Dr Debesh Roy, Chairman, InsPIRE
India’s eight core industries witnessed a brisk 11.6% growth in output in August 2021, compared with 9.9% in the previous month, and 9.3% in June 2021 (Chart 1), in spite of a less beneficial base effect. The sector also witnessed a 3.9% increase from the pre-Covid level of August 2019. However, the overall output was still lower by 0.3 per cent when compared to the February 2020 level.
During the period August 2020 to February 2021, the growth remained negative or very low, ranging between (-) 6.9% (August 2020) and 1.3% (January 2021), due to fall in consumption and investment demand on account of the impact of country-wide lockdown and slow opening up of the economic sectors. The growth rose sharply to 12.6% in March 2021 and 62.6% in April 2021, mainly due to low base effect. The growth moderated to 16.4% in May 2021 (Chart 1).

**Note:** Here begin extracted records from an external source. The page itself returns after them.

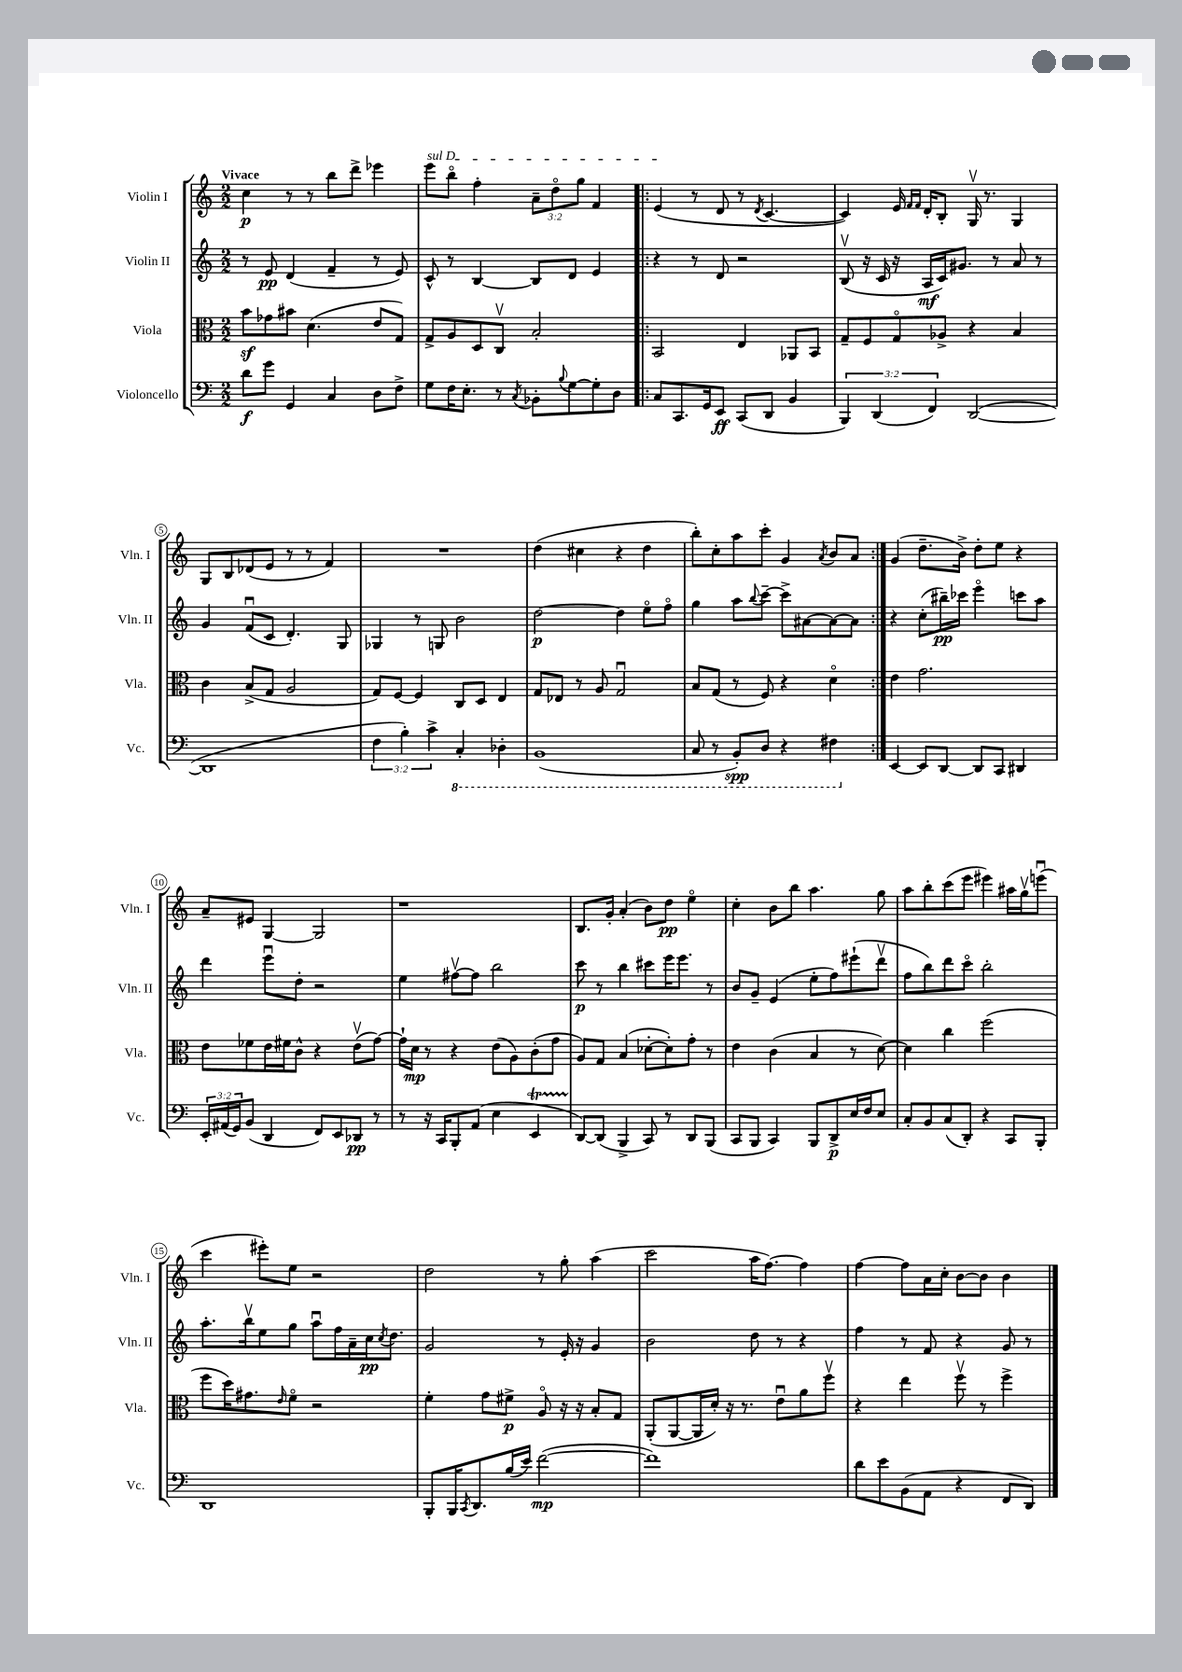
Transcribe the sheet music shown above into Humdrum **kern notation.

**kern	**dynam	**kern	**dynam	**kern	**dynam	**kern	**dynam
*part4	*part4	*part3	*part3	*part2	*part2	*part1	*part1
*staff4	*staff4	*staff3	*staff3	*staff2	*staff2	*staff1	*staff1
*I"Violoncello	*	*I"Viola	*	*I"Violin II	*	*I"Violin I	*
*I'Vc.	*	*I'Vla.	*	*I'Vln. II	*	*I'Vln. I	*
*clefF4	*	*clefC3	*	*clefG2	*	*clefG2	*
*k[]	*	*k[]	*	*k[]	*	*k[]	*
*M2/2	*	*M2/2	*	*M2/2	*	*M2/2	*
=1	=1	=1	=1	=1	=1	=1	=1
!	!	!	!	!	!	!LO:TX:a:B:t=Vivace	!
8d\L	f	8bz\L	.	8r	.	4cc\	p
8g\J	.	8g-X\	.	8e/	pp	.	.
4GG/	.	8b#X\J	.	(4d/	.	8r	.
.	.	(4.d\	.	.	.	8r	.
4C/	.	.	.	4f~/	.	8bb\L	.
.	.	.	.	.	.	8ddd^\J	.
8D\L	.	8e/L	.	8r	.	4eee-X\	.
8F^\J	.	8G/J)	.	8e/)	.	.	.
=2	=2	=2	=2	=2	=2	=2	=2
!	!	!	!	!	!	!LO:TX:a:i:t=sul D	!
8G\L	.	8G^/L	.	8c^^/	.	8eee\L	.
16F\K	.	8A/	.	8r	.	8bb\J	.
8.E'\J	.	.	.	.	.	.	.
.	.	8D/	.	[4B/	.	4ff'\	.
8r	.	8Cv/J	.	.	.	.	.
8qC/	.	.	.	.	.	.	.
8BB-X'\L	.	2B'/	.	8B/L]	.	12a~\L	.
.	.	.	.	.	.	12dd\	.
8qqB/	.	.	.	.	.	.	.
[8G\	.	.	.	8d/J	.	.	.
.	.	.	.	.	.	12gg\J	.
8G'\]	.	.	.	4e/	.	4f/	.
8D\J	.	.	.	.	.	.	.
=3!|:	=3!|:	=3!|:	=3!|:	=3!|:	=3!|:	=3!|:	=3!|:
8C/L	.	2BB/	.	4r	.	(4e/	.
8.CC/	.	.	.	.	.	.	.
.	.	.	.	8r	.	8r	.
16GG/k	.	.	.	.	.	.	.
8EE/J	ff	.	.	8d/	.	8d/	.
(8CC/L	.	4E/	.	2r	.	8r	.
.	.	.	.	.	.	8qd/	.
8DD/J	.	.	.	.	.	[4.c/	.
4BB/	.	8AA-X/L	.	.	.	.	.
.	.	8BB/J	.	.	.	.	.
=4	=4	=4	=4	=4	=4	=4	=4
6BBB/)	.	8G~/L	.	(8Bv/	.	4c/])	.
.	.	8F/	.	16r	.	.	.
(6DD/	.	.	.	.	.	.	.
.	.	.	.	16c/	.	.	.
.	.	8G/	.	16r	.	16e/	.
.	.	.	.	.	.	16qqf/LL	.
.	.	.	.	.	.	16qqf/JJ	.
.	.	.	.	16A/LL	mf	16d'/KL	.
6FF/)	.	.	.	.	.	.	.
.	.	8A-X^/J	.	16c/J)	.	8B'/J	.
.	.	.	.	8.g#X/J	.	.	.
([2DD/	.	4r	.	.	.	16Gv/	.
.	.	.	.	.	.	8.r	.
.	.	.	.	8r	.	.	.
.	.	4B/	.	8a/	.	4G/	.
.	.	.	.	8r	.	.	.
!!LO:LB:g=z
=5	=5	=5	=5	=5	=5	=5	=5
1DD]	.	4c\	.	4g/	.	8G/L	.
.	.	.	.	.	.	8B/	.
.	.	(8B^/L	.	(8fu/L	.	(8d-X/	.
.	.	8G/J	.	8c/J	.	8e/J	.
.	.	2A/	.	4.d'/)	.	8r	.
.	.	.	.	.	.	8r	.
.	.	.	.	.	.	4f/)	.
.	.	.	.	8G/	.	.	.
=6	=6	=6	=6	=6	=6	=6	=6
6F\	.	8G/L)	.	4G-X/	.	1r	.
.	.	[8F/J	.	.	.	.	.
6B'\)	.	.	.	.	.	.	.
.	.	4F/]	.	8r	.	.	.
6c^\	.	.	.	.	.	.	.
.	.	.	.	8Gn/	.	.	.
*8ba	*	*	*	*	*	*	*
4CC'/	.	8C/L	.	2b\	.	.	.
.	.	8D/J	.	.	.	.	.
4DD-X'\	.	4E/	.	.	.	.	.
=7	=7	=7	=7	=7	=7	=7	=7
(1BBB	.	8G/L	.	[2dd\	p	(4dd\	.
.	.	8E-X/J	.	.	.	.	.
.	.	8r	.	.	.	4cc#X\	.
.	.	8A/	.	.	.	.	.
.	.	2Gu/	.	4dd\]	.	4r	.
.	.	.	.	8ee\L	.	4dd\	.
.	.	.	.	8ff\J	.	.	.
=8	=8	=8	=8	=8	=8	=8	=8
8CC/	.	8B/L	.	4gg\	.	8bb'\L)	.
8r	.	(8G/J	.	.	.	8cc'\	.
8BBB'/L)	spp	8r	.	8aa\L	.	8aa\	.
.	.	.	.	8qqbb/	.	.	.
8DD/J	.	8F/)	.	[8ccc~\J	.	8ccc'\J	.
4r	.	4r	.	8ccc^\L]	.	4g/	.
.	.	.	.	[8a#X\	.	.	.
.	.	.	.	.	.	8qa/	.
4FF#X\	.	4d\	.	8a#\_	.	8b/L	.
.	.	.	.	8a#\J]	.	8a/J	.
=9:|!	=9:|!	=9:|!	=9:|!	=9:|!	=9:|!	=9:|!	=9:|!
*X8ba	*	*	*	*	*	*	*
[4EE/	.	4e\	.	4r	.	(4g/	.
8EE/L]	.	2.g\	.	(8cc'\L	.	8.dd~\L	.
[8DD/J	.	.	.	16bb#X~\L)	pp	.	.
.	.	.	.	16ccc-X\JJ	.	16b^\Jk)	.
8DD/L]	.	.	.	4eee\	.	8dd'\L	.
8CC/J	.	.	.	.	.	8ee\J	.
4DD#X/	.	.	.	8cccn\L	.	4r	.
.	.	.	.	8aa\J	.	.	.
!!LO:LB:g=z
=10	=10	=10	=10	=10	=10	=10	=10
24EE'/LL	.	8e\L	.	4ddd\	.	8a~/L	.
(24AA#X/	.	.	.	.	.	.	.
24GG/J)	.	.	.	.	.	.	.
(8BB/J	.	8f-X\	.	.	.	8e#X/J	.
4DD/	.	16e\L	.	8eeeu\L	.	[4G/	.
.	.	16f#X\J	.	.	.	.	.
.	.	8c^^\J	.	8dd'\J	.	.	.
8FF/L)	.	4r	.	2r	.	2G/]	.
8EE/	.	.	.	.	.	.	.
8DD-X/J	pp	(8ev\L	.	.	.	.	.
8r	.	[8g\J)	.	.	.	.	.
=11	=11	=11	=11	=11	=11	=11	=11
8r	.	16g`\LL]	.	4ee\	.	1r	.
.	.	16d\JJ	mp	.	.	.	.
16r	.	8r	.	.	.	.	.
16CC/KL	.	.	.	.	.	.	.
8BBB'/	.	4r	.	[8ff#Xv\L	.	.	.
(8AA/J	.	.	.	8ff#\J]	.	.	.
4E\	.	(8e\L	.	2bb\	.	.	.
.	.	8A\)	.	.	.	.	.
4EEt/	.	(8c'\	.	.	.	.	.
.	.	8g\J	.	.	.	.	.
=12	=12	=12	=12	=12	=12	=12	=12
[8DD/L)	.	8A/L)	.	8ccc\	p	8.B/L	.
(8DD/J]	.	8G/J	.	8r	.	.	.
.	.	.	.	.	.	16g'/Jk	.
4BBB^/	.	(4B/	.	4bb\	.	(4a'/	.
8CC/)	.	[8d-X'\L	.	8ccc#X\L	.	8b\L)	.
8r	.	8d-'\])	.	16eee\K	.	8dd\J	pp
.	.	.	.	8.eee\J	.	.	.
8DD/L	.	8g'\J	.	.	.	4ee\	.
(8BBB/J	.	8r	.	8r	.	.	.
=13	=13	=13	=13	=13	=13	=13	=13
8CC/L	.	4e\	.	8b/L	.	4cc'\	.
8BBB/J	.	.	.	8g~/J	.	.	.
4CC/)	.	(4c\	.	(4e/	.	8b\L	.
.	.	.	.	.	.	8bb\J	.
8BBB/L	.	4B/	.	8ee'\L	.	4.aa\	.
8DD^/	p	.	.	8ff\)	.	.	.
16E/L	.	8r	.	(8eee#X`\	.	.	.
16F/J	.	.	.	.	.	.	.
8E/J	.	[8d\)	.	8dddv\J	.	8gg\	.
=14	=14	=14	=14	=14	=14	=14	=14
8C'/L	.	4d\]	.	8ff\L	.	8aa\L	.
8BB/	.	.	.	8bb\)	.	8bb'\	.
(8C/	.	4cc\	.	8ddd\	.	(8ccc\	.
8DD'/J)	.	.	.	8ccc\J	.	8eee\J	.
4r	.	(2ff\	.	2bb'\	.	4eee#X\)	.
8CC/L	.	.	.	.	.	16aa#X\LL	.
.	.	.	.	.	.	16ggv\J	.
8BBB'/J	.	.	.	.	.	(8eeenu\J	.
!!LO:LB:g=z
=15	=15	=15	=15	=15	=15	=15	=15
1DD	.	8ff\L	.	8.aa'\L	.	4ccc\	.
.	.	16dd\K)	.	.	.	.	.
.	.	8.g#X\	.	16bbv\k	.	.	.
.	.	.	.	8ee\	.	8eee#X'\L)	.
.	.	16qqe/	.	.	.	.	.
.	.	8f\J	.	8gg\J	.	8ee\J	.
.	.	2r	.	8aau\L	.	2r	.
.	.	.	.	16ff\L	.	.	.
.	.	.	.	16a~\	.	.	.
.	.	.	.	16cc\J	pp	.	.
.	.	.	.	8qcc/	.	.	.
.	.	.	.	8.dd\J	.	.	.
=16	=16	=16	=16	=16	=16	=16	=16
8BBB'/L	.	4f'\	.	2g/	.	2dd\	.
16BBB/K	.	.	.	.	.	.	.
8qCC/	.	.	.	.	.	.	.
8.DD/	.	.	.	.	.	.	.
.	.	8g\L	.	.	.	.	.
(16B/L	.	8f#X^\J	p	.	.	.	.
16e/JJ)	.	.	.	.	.	.	.
([2f\	mp	8A/	.	8r	.	8r	.
.	.	16r	.	16e'/	.	8gg'\	.
.	.	16r	.	16r	.	.	.
.	.	8B'/L	.	4g/	.	(4aa\	.
.	.	8G/J	.	.	.	.	.
=17	=17	=17	=17	=17	=17	=17	=17
1f])	.	(8AA'/L	.	2b\	.	2ccc\	.
.	.	[8AA/	.	.	.	.	.
.	.	16AA/L]	.	.	.	.	.
.	.	16d'/JJ)	.	.	.	.	.
.	.	16r	.	.	.	.	.
.	.	8.r	.	.	.	.	.
.	.	.	.	8dd\	.	16aa\KL	.
.	.	.	.	.	.	[8.ff\J)	.
.	.	8eu\L	.	8r	.	.	.
.	.	8a\	.	4r	.	4ff\]	.
.	.	8ffv\J	.	.	.	.	.
=18	=18	=18	=18	=18	=18	=18	=18
8d\L	.	4r	.	4ff\	.	[4ff\	.
8e\	.	.	.	.	.	.	.
(8BB\	.	4ee\	.	8r	.	8ff\L]	.
8AA\J	.	.	.	8f/	.	16a\L	.
.	.	.	.	.	.	16cc'\JJ	.
4r	.	8ffv\	.	4r	.	[8b\L	.
.	.	8r	.	.	.	8b\J]	.
8FF/L	.	4ff^\	.	8g/	.	4b\	.
8DD/J)	.	.	.	8r	.	.	.
==	==	==	==	==	==	==	==
*-	*-	*-	*-	*-	*-	*-	*-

The core sector growth in August 2021 was mainly driven by cement at 36.3% (compared to 21.7% in July and 7.5% in June 2021), natural gas at 20.6% (compared to 19% in July and 20.6% in June 2021), coal at 20.6% (compared to 18.8% in July and 7.4% in June 2021), electricity at 15.3% (compared to 11% in July and 8,2% in Junto e 2021), and refinery products at 9.1% (compared to 6.7% in July and 2.4% in June 2021) (Chart 2). The steel sector, however, witnessed a steady slide in growth from 24.9% in June 2021 to 9.4% in July 2021 and 5.1% in June 2021. But, fertilizers (-3.1%) and crude oil sectors (-2.3%) suffered decline in August 2021.
The high core sector output growth in August 2021 possibly reflects the beginning of a period of a more elevated and sustainable growth trajectory of the core industries, due to higher growth in the economic sectors and the thrust of the government on investment in infrastructure as per the National Infrastructure Pipeline. Weak monsoon rains in August positively impacted the output for coal, cement and electricity. Also, it influenced the increase in mobility that resulted in the growth in petroleum refinery products. However, excess rainfall during September could have an adverse impact on the growth of output in these sectors. Therefore, according to ICRA, core sector output in September may not be sustained, and could fall sharply to 4-6%.